Nirmala talks of ‘fundamental reforms’ after husband’s critique on economy

Economic slowdown, Nirmala Sitharaman, Nehruvian polic, 1991 reforms, Parakala Prabhakar
Parakala Prabhakar, husband of Finance Minister Nirmala Sitharaman wrote that the BJP's electoral victory had nothing to do with the articulation of an economic road map and its endorsement by the electorate | PTI File

Embracing the PV Narasimha Rao-Manmohan Singh economic architecture could help the BJP-led union government steer the country’s economy out of its present slowdown, advised noted political economist Parakala Prabhakar, who is also the husband of Finance Minister Nirmala Sitharaman.

Thereafter, Sitharaman responded to her husband’s article, saying that from 2014 till 2019, the government has done fundamental reforms. Saying so, she also listed out the measures taken by the government like the implementation of Goods and Services Tax (GST) and the Aadhaar, reported NDTV.

In an opinion piece published in The Hindu on Monday (October 14), Prabhakar listed out the statistics that clearly indicate, according to him, to an economic slowdown — unemployment at a 45-year high, GDP growth at six-year low, net exports have shown little of no growth, among others.

Pointing out at the saffron party has not challenged or rejected Rao’s 1991 architecture, the 60-year-old former communications adviser to the Andhra Pradesh government wrote in his article ‘A lodestar to steer the economy’, “A full-fledged embrace and an aggressive pursuit of it even now could provide the BJP and the government led by Prime Minister Narendra Modi a lodestar to steer the economy out of the choppy waters it is in at present.”

Otherwise, he warned, “macroeconomic thought leadership will continue to be offered to the BJP by the shouting analysts on television and in WhatsApp forwards.”

Also read | Too early and little data to indicate economic revival yet

Prabhakar was referring to the massive shift that occurred in 1991 that led to the liberalisation of the country’s economic policies, expanding the role of private and foreign investments.

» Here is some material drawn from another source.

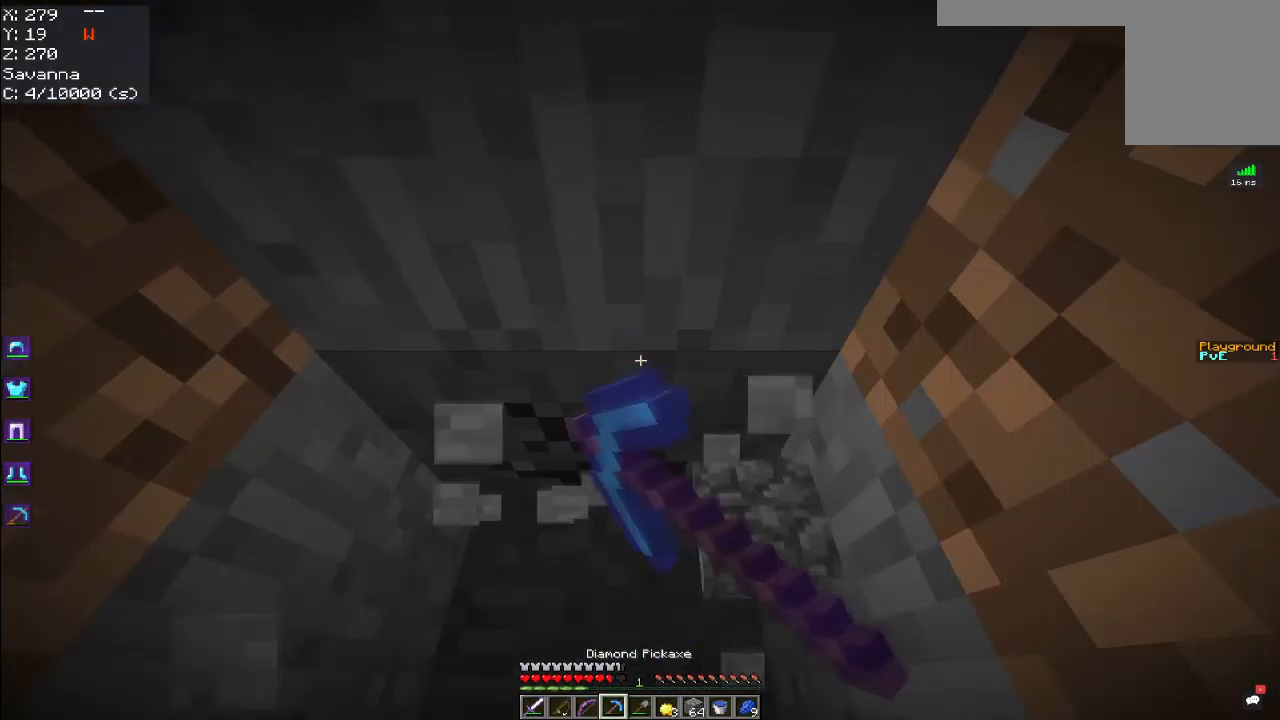
{"keys": [], "mouse": ["left"], "events": []}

In his article, Prabhakar also criticised the BJP for attacking the Nehruvian economic framework, saying “The party’s economic ideology and its articulation were limited to mainly critiquing the Nehruvian model from the fringes of the political spectrum…In economic policy, the party mainly adopted ‘Neti Neti (Not this, Not this’), without articulating what was its own ‘Niti (policy’).”

He further highlighted a rather arrogant feature of the BJP while pointing out the party’s “unwillingness to take its eye off the Nehruvian policy framework ball, which it continues to critique.”

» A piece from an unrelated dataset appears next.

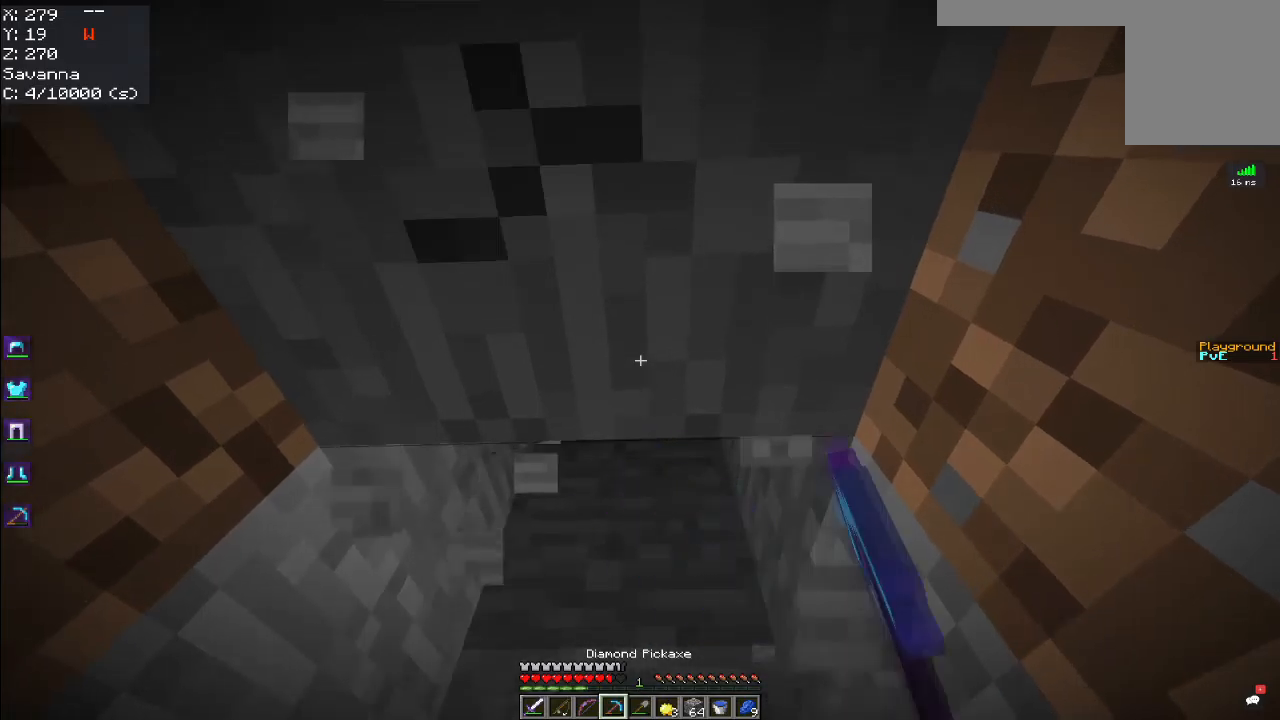
{"keys": ["space", "w"], "mouse": ["left"], "events": [[134, "w", "down"], [284, "space", "down"]]}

“The ball was taken out of the court in 1991 itself,” the political economist asserted.

Also read | Industrial output shrinks by 1.1% in August, shows data

Repeatedly highlighting the “part-breaking” 1991 economic reforms that ushered during the era of then prime minister Rao and then finance minister Singh, he said, “It (Congress) thus came to terms with the dismounting from the Nehruvian ‘commanding heights of the economy’.”

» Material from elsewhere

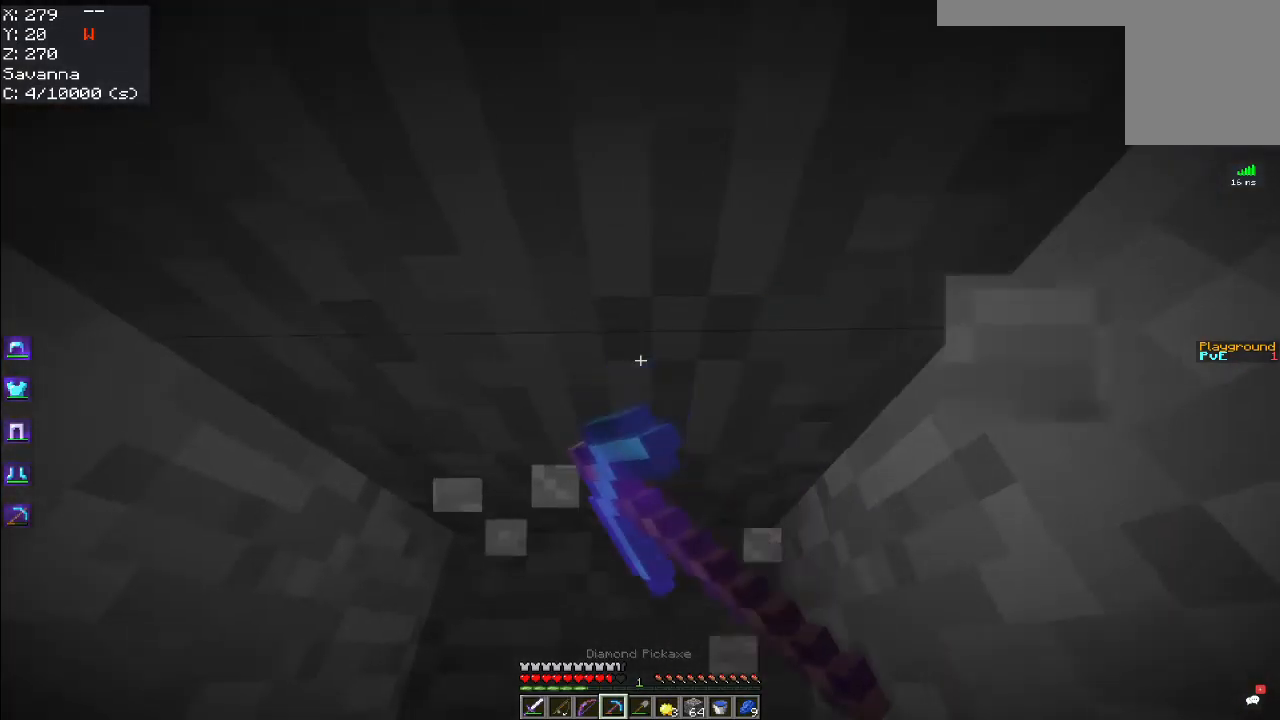
{"keys": [], "mouse": ["left"], "events": [[200, "space", "up"], [300, "w", "up"]]}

The political analyst further rued that the BJP’s attack on the Nehruvian economy framework remains more a “political assault” and can “never graduate to an economic critique”, and that the party failed to realise this. “Constructs such as ‘Integral Humanism’ could not be rendered into practical policy initiatives in the modern market-driven, globalised world,” he warned.

He even credited the party’s “muscular political, nationalist, security platform” for helping it ascend to the “centre stage of the country’s political discourse” and then to the seats of power at the Centre and in various states. Its victory, Prabhakar wrote, had nothing to do with the articulation of an economic road map and its endorsement by the electorate.

“Nor did the economic direction the country ought to take figure as a serious point of debate and discussion at any point in the highest platforms of the party,” he added.